-------- Extract to read --------

Rewrite Quadratic Denominator: Rewrite the quadratic in the denominator to complete the square: $5(x^2 - 4x + 20)$ .
Complete Square: Complete the square for the expression $x^2 - 4x + 20$ by adding and subtracting $(\frac{4}{2})^2 = 4$ inside the parenthesis: $5((x^2 - 4x + 4) + 16)$ .
Factor Out Constant: Factor out the $5$ and rewrite the expression as $5((x - 2)^2 + 16)$ .
Standard Form Integral: Now the integral looks like $\int \frac{1}{5((x-2)^2+16)}dx$ , which is a standard form for the arctangent function derivative.
Pull Out Constant: Pull out the constant $\frac{1}{5}$ from the integral: $\left(\frac{1}{5}\right) \cdot \int \frac{1}{(x-2)^2+16}\,dx$ .

-------- Given records --------

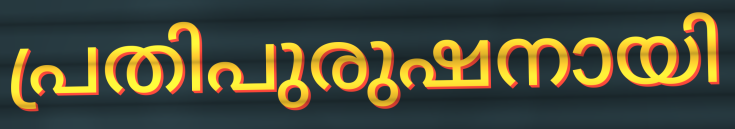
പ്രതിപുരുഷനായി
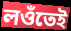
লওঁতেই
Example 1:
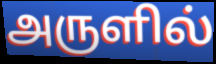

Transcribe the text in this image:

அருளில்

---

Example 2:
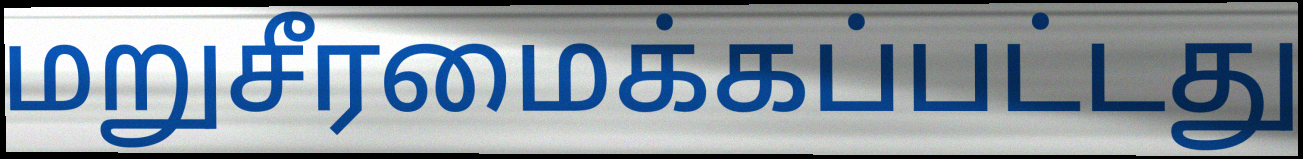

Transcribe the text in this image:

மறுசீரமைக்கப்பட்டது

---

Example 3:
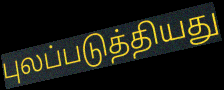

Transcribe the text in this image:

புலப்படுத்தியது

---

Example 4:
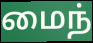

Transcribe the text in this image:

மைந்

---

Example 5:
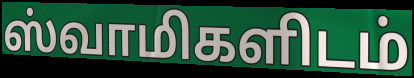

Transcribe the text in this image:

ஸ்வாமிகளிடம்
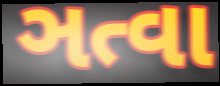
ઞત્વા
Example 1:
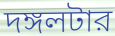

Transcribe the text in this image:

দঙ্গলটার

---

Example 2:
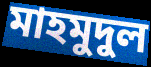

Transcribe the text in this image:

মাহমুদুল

--------
-------- Given records --------

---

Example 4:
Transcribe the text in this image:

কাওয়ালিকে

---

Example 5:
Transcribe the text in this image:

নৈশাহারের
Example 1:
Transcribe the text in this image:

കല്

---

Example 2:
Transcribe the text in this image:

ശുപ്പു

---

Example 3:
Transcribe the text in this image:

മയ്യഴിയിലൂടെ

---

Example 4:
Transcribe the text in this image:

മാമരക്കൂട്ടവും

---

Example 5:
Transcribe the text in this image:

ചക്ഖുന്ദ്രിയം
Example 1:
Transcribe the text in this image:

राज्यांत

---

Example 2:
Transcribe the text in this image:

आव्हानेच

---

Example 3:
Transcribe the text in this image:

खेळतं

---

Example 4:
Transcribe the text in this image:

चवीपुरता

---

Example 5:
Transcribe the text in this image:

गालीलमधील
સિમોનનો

--------

What step headings appear in the integration steps, in order?

Rewrite Quadratic Denominator, Complete Square, Factor Out Constant, Standard Form Integral, Pull Out Constant